На Пласа дель Кастильо по-прежнему бушевала толпа: все семь дней Сан-Фермина люди не спят — лишь только утром после <энсьерро> выпьют вина, съедят сандвич и лягут на улице или в сквере, несмотря на категорический запрет полиции. (Впрочем, несмотря на многие категорические запреты, испанцы все более и более открыто игнорируют официальные <табу>. В <Каса Марсельяно>, где сидели за соседним столиком французы, молодые студенты из Мадрида кричали: <Да здравствует блок всех левых сил!> Это было невозможным год назад, как невозможной была открытая продажа советских книг, — сейчас они появились на книжных витринах.)
Мы проталкивались сквозь толпу, к бару <Чокко>, где Старик всегда пил кофе рано утром после <энсьерро>, и я смотрел на Тино, которого многие узнавали, и дивился той маске трагизма, которая была на его лице. Наверное, каждый тореро постоянно ощущает состояние трагедии, и не только в госпитале после ранения, но и сейчас, ночью, глядя на толпу, которая знает его, приветствует и любит, но до тех лишь пор, пока он — Тино и пока он не погиб, или не испугался, или не заболел; тогда его предадут презрительному забвению. (Впрочем, подумал я, только ли к одним тореро приложимо это?

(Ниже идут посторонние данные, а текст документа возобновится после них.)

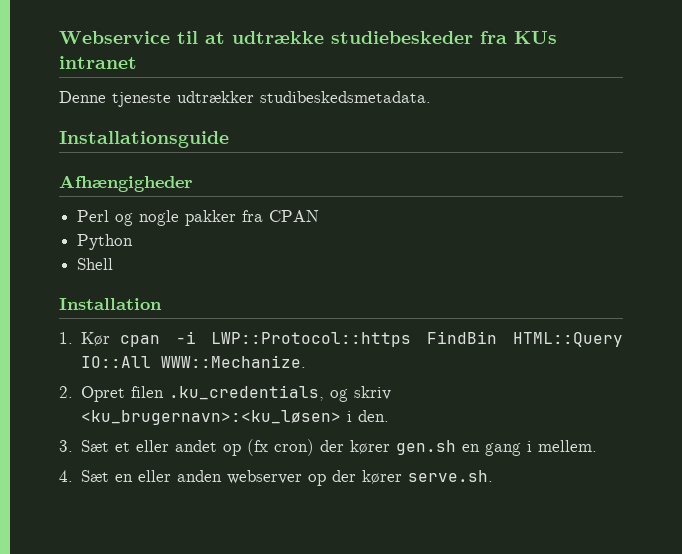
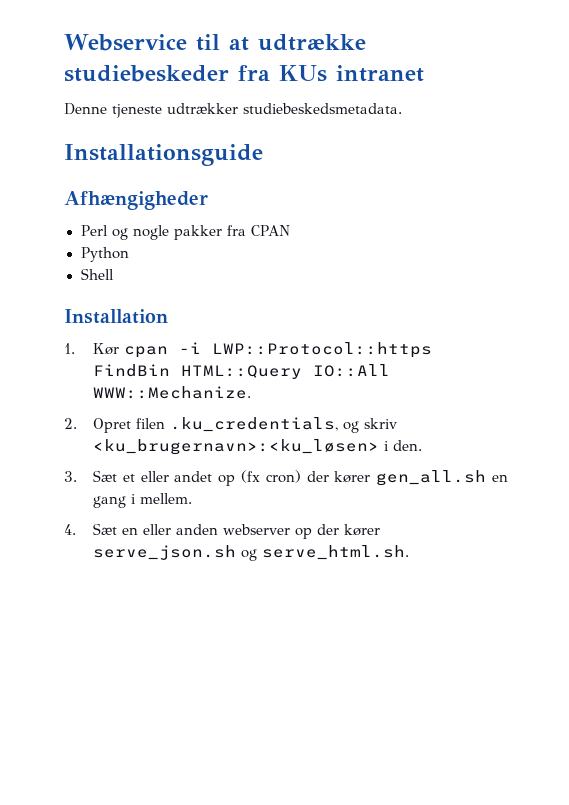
[260,91,431,103] studibeskedsmetadata. -> [243,103,402,114] studiebeskedsmetadata.
[396,440,457,455] gen.sh -> [376,470,487,486] gen_all.sh
[408,470,494,482] serve.sh. -> [92,545,409,561] serve_json.sh og serve_html.sh.

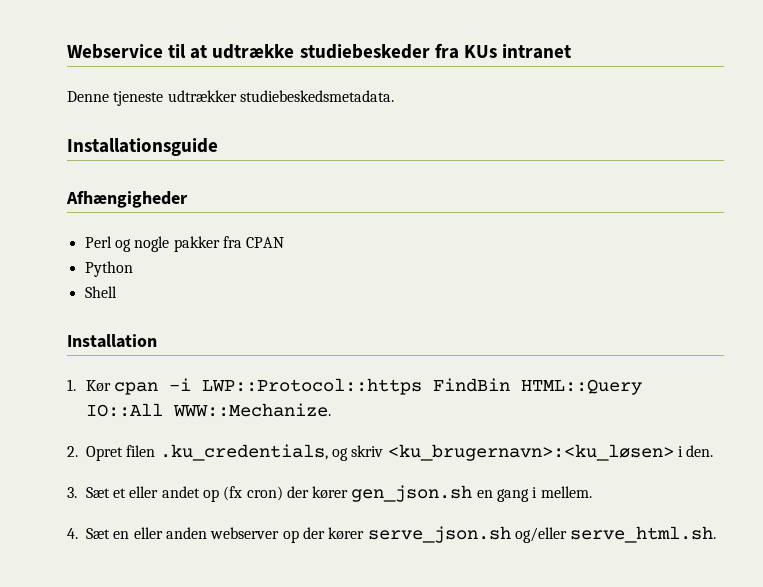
[376,470,487,486] gen_all.sh -> [351,485,473,502] gen_json.sh
[240,549,257,561] og -> [514,527,567,543] og/eller

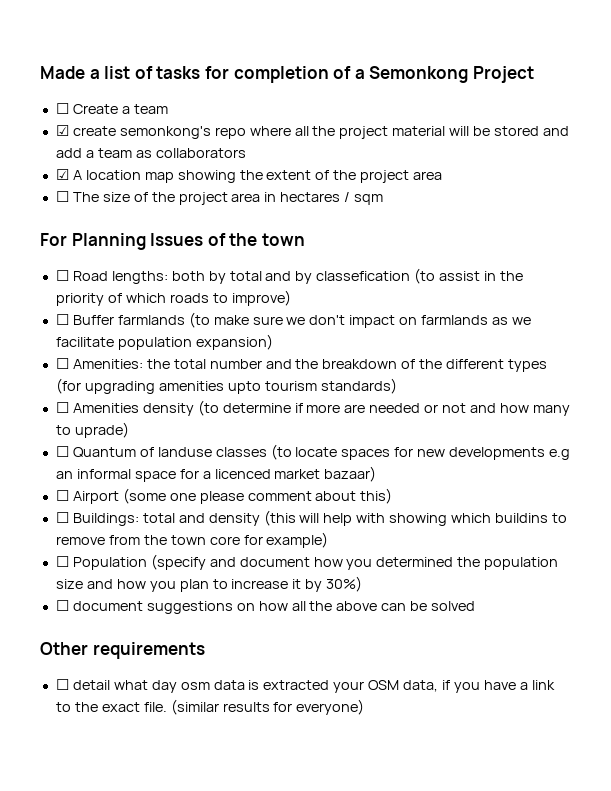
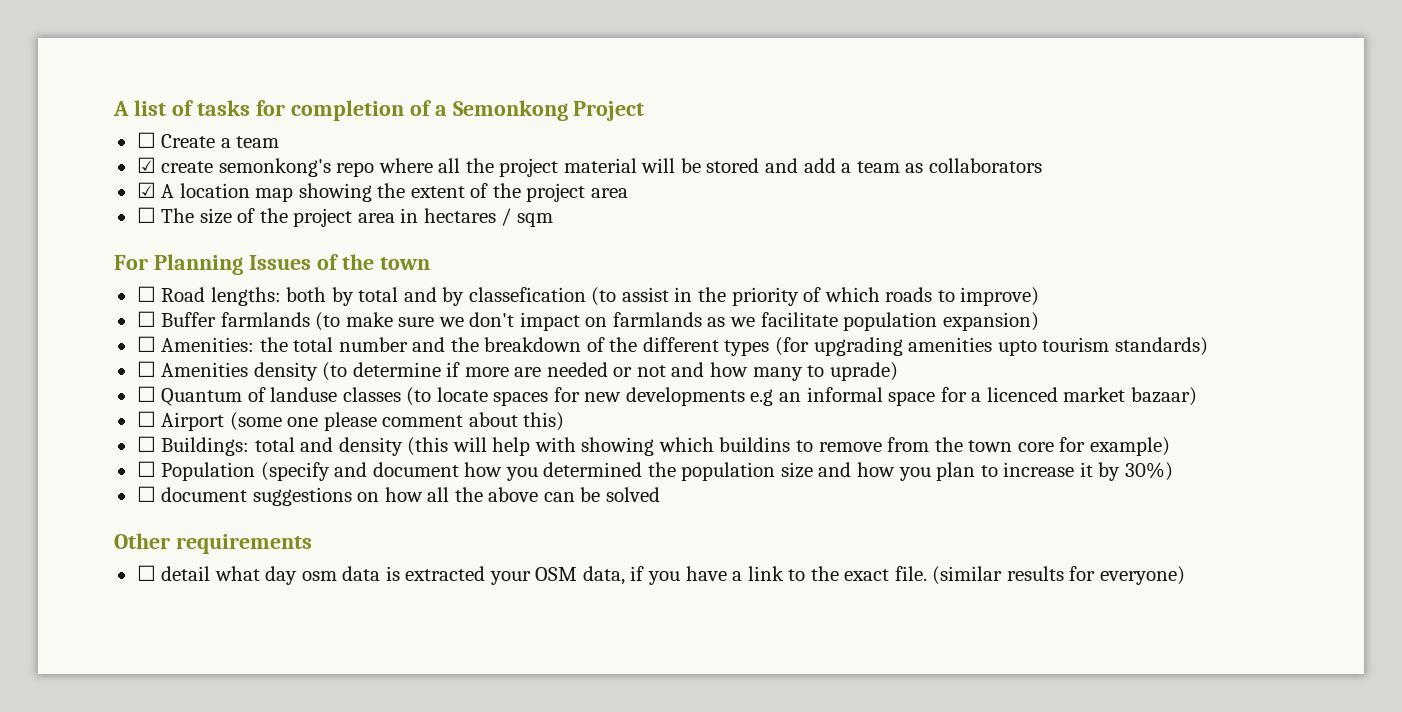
[40,66,100,79] Made a -> [113,101,129,116] A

Литератор, переставший писать, состарившаяся балерина разве все это не составляет одну цепь — тяжелые вериги искусства?)
…А ранним утром, когда по улице Эстафеты с олимпийской скоростью километр за полторы минуты — быки пронеслись и ранили шестерых <афисионадо>, мы сидели на Пласа де Торос. Только-только с арены ушел оркестр — поскольку люди здесь собираются загодя, на рассвете, часов в шесть, чтобы занять места получше, памплонцы два часа радуют гостей прекрасными песнями Наварры, танцами Астурии, страны басков, и на Пласа де Торос выскакивают зрители, ибо они не в силах сдерживать себя, им надо двигаться, все время двигаться — до тех пор, пока на арену не вбегут люди, а следом за ними, поднимая их на рога и топча копытами не ворвутся <торос>, окруженные волами с колокольчиками на потных шеях. Вот барьер перепрыгнула длинноногая девушка, жеманно пошла, виляя бедрами, задрала юбку, а ведь это не девушка, это парень дурачится: хохот, свист, веселье… Сразу же появляется полиция, <нравственность — превыше всего, что это за французские штучки>, сейчас схватят парня… Но — нет… Изменилась Испания. Полицейских освистали так, что казалось, воздух порвется, словно загрунтованный холст.